The article, "Sport Celebrities and the Right of Publicity take a new 'Twist'", caught my eye originally because of Tony Twist. I am a comic book collector as well as an avid hockey fan. I have read and collected Spawn since it's creation and am familiar with both Tony Twists'. This article enlightened me about the one of the legal battles celebrity athlete's deal with... protecting their names and persona from those who would exploit them, for profit to themselves. The article outlined the issue and the decisions to date, from the loss of trial at the Missouri State District Court, denied appeal in the Missouri Court of Appeals, a reversal and order for a new trial, by the Missouri State Supreme Court, and ultimately a $15 million judgement awarded by jury in District Court.
I always thought that the Spawn character Tony Twist was Tony Twist.
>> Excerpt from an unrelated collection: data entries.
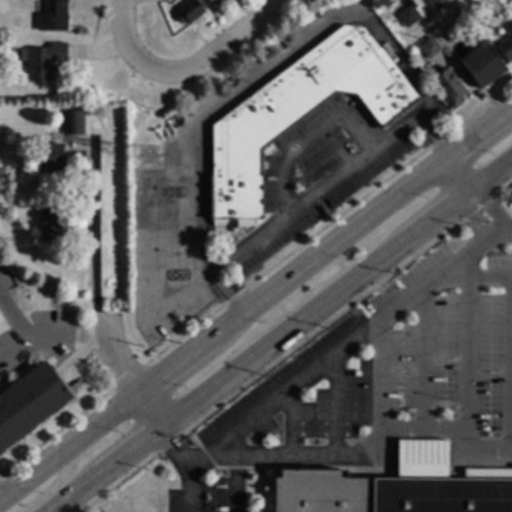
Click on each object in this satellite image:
building: (509, 0)
building: (510, 0)
building: (213, 2)
building: (217, 2)
building: (375, 3)
building: (378, 3)
building: (435, 4)
building: (436, 4)
building: (189, 11)
building: (188, 12)
building: (473, 12)
building: (52, 16)
building: (52, 16)
building: (407, 16)
building: (407, 16)
parking lot: (305, 21)
road: (434, 22)
road: (128, 43)
road: (223, 46)
building: (429, 47)
building: (429, 48)
building: (505, 48)
building: (505, 48)
building: (42, 61)
building: (44, 61)
building: (481, 64)
building: (482, 64)
building: (448, 87)
building: (448, 87)
building: (297, 114)
building: (296, 115)
building: (70, 122)
building: (73, 122)
road: (310, 139)
road: (442, 153)
power tower: (151, 157)
building: (50, 158)
building: (51, 159)
parking lot: (320, 168)
road: (489, 172)
road: (182, 173)
building: (2, 186)
building: (509, 197)
road: (485, 206)
road: (435, 214)
road: (472, 215)
building: (51, 223)
road: (95, 224)
building: (50, 225)
parking lot: (172, 233)
road: (324, 248)
road: (479, 279)
road: (228, 291)
road: (281, 332)
road: (45, 333)
road: (348, 343)
road: (114, 353)
road: (466, 354)
road: (422, 358)
road: (510, 364)
road: (378, 374)
building: (29, 402)
building: (30, 403)
road: (334, 406)
road: (147, 410)
road: (290, 422)
road: (370, 436)
road: (68, 445)
road: (172, 447)
road: (128, 450)
building: (397, 486)
building: (398, 486)
road: (187, 490)
road: (74, 492)
road: (65, 507)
The creator, Mike Mcfarlane, said he based the character on the real Tony Twist. The court ruled by using a "predominate purpose" test, and reasoned that the use of Twist's name was predominatly to sell comic books and related items. Up to this case courts around the U.S. state and fedaral have generally approached the right to publicity with one of two tests. First a related use test and second, a transformative use test. Now the Missouri Court has introduced the predominate purpose test. To date no laws are on the U.S. books to deal with this issue. Under U.S. law court decisions are not binding on any court unless it is in the same circuit, state, or a majority decision by the Supreme Court, in which case, it is then considered law of the land. This case is just another alley lawyers can use for the protection of their celebrity athlete clientel.
Until laws are passed federally, there will be no clear cut way to deal with right to publicity issues in America. These type cases will continue to be decided according to their unique situations and now, maybe by one of three tests, to determine whether one is being harmed commercially or not. The years to come will most certainly bring more "tests" and precident setting decisions from courts around the states. My only hope is that someday I can be some type of celebrity with this problem and a clear to have cut way of dealing with it.